In June, Ares issued the first all-sterling CLO since 2018, backed by a pool of direct lending loans. Barings’ middle-market, multi-currency CLO, which featured a sterling tranche, came in October — marking the first of its kind in ten years.
With CLO creation running at fever pitch, the leveraged loan market has been pumping out deals. At various points this year, banks have even demanded a premium from investors seeking to buy loans — a complete inversion of the standard practice of offering a discount to face value to ease a sale.
That ferocious demand has driven down the yields on these loans, with pricing on euro and dollar tranches averaging around 380 and 302 basis points respectively, according to data compiled by Bloomberg, as a dip in interest rates makes risk more palatable.
Still, CLOs are not the only game in town. Betting firm Intralot SA, for example, raised £400mn from private credit firms in July as part of a €1.56bn, three-track financing package, to buy Bally’s Corp’s online casino business.
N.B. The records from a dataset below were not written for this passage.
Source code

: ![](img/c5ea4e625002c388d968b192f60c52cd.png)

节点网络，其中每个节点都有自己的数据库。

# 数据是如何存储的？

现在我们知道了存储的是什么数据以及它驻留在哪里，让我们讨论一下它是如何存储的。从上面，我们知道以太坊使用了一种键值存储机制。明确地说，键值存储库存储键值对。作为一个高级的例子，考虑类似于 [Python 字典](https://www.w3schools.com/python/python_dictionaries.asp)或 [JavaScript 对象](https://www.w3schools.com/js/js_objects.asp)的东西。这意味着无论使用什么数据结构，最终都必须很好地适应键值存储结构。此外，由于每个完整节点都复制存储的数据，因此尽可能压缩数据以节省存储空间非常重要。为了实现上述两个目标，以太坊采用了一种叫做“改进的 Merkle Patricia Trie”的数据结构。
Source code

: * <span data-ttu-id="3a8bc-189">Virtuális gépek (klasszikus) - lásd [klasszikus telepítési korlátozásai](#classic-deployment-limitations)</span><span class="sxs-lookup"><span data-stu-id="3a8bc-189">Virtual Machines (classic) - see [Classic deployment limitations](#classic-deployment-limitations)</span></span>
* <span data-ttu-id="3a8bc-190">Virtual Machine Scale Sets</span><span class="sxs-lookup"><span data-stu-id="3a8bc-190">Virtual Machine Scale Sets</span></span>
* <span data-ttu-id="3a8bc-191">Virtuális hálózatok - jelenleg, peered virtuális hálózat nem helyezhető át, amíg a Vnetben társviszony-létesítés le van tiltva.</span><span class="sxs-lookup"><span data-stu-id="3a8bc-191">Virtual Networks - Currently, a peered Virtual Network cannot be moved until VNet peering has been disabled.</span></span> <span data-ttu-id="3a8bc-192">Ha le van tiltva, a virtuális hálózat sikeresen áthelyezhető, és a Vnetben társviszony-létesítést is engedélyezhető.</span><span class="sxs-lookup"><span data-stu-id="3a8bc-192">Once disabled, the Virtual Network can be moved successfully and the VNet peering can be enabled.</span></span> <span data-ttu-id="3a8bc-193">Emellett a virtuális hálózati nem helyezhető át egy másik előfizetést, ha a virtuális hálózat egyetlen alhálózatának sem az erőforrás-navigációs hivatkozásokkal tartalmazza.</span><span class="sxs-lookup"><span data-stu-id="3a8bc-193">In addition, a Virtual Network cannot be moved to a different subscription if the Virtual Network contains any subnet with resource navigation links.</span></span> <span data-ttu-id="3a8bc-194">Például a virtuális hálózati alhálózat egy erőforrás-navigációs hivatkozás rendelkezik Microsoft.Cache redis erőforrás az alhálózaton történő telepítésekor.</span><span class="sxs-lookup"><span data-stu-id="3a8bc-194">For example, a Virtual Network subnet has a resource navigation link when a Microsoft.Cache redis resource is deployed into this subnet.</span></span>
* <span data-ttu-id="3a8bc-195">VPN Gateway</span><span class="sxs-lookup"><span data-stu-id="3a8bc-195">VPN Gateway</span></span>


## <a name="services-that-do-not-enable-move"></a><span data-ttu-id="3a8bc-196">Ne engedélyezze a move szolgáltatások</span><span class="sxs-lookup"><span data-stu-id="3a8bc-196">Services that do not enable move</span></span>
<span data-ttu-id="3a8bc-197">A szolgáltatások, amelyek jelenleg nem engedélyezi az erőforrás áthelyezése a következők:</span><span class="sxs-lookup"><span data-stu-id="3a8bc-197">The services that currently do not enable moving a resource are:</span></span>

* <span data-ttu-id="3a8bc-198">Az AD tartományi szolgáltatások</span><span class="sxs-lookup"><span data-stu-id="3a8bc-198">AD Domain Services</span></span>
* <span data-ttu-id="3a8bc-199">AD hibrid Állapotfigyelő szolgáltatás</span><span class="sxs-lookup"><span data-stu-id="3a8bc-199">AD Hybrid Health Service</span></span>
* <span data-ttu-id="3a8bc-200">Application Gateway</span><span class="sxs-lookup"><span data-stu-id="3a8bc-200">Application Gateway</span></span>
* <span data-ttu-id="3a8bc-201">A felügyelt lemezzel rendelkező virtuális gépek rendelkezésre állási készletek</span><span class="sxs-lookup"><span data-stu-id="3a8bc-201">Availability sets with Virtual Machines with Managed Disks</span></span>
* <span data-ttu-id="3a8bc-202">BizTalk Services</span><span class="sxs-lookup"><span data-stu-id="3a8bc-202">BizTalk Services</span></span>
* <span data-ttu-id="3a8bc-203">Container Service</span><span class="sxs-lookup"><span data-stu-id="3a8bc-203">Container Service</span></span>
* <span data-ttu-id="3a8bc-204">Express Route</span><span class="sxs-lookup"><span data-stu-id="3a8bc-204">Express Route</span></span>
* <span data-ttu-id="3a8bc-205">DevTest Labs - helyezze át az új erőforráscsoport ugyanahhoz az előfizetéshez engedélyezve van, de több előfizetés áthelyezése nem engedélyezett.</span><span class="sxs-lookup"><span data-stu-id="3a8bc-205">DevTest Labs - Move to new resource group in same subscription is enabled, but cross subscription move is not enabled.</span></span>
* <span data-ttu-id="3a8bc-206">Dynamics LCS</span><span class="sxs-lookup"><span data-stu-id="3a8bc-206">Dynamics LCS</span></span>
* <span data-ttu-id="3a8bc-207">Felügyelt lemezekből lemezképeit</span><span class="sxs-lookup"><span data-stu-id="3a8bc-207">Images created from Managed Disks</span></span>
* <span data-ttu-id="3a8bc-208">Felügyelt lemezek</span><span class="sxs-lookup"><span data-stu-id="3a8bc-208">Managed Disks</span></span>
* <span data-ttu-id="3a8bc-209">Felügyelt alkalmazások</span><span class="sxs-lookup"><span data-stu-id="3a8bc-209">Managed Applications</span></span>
The deal included UK assets, making sterling funding a natural fit.
“You don’t have the CLO support for sterling buyout financing, but you can get large deals done with a mixture of bank and private credit facilities,” Barclays’ Anderson said.
With fewer buyers for sterling loans, the asset class benefits from an illiquidity premium of at least 100 basis points over its euro and dollar counterparts. Average sterling term loan Bs are pricing at 500 basis points so far in Q4, data compiled by Bloomberg shows.
While the appeal for investors is obvious, the attraction for borrowers is more nuanced. Many firms with UK links like to match the currencies of their liabilities with their cost-base or their revenues. Doing so also negates the need for potentially expensive FX swaps and the difficulties of exiting those swaps in the event of a sale.
The currency’s appeal suggests that some of the gloom about the UK may be overdone. Indeed, UK government bonds, maligned for much of the year, have also been staging a comeback. Gilts posted their best performance in almost two years in October, and 10-year yields are close to their lowest in 2025.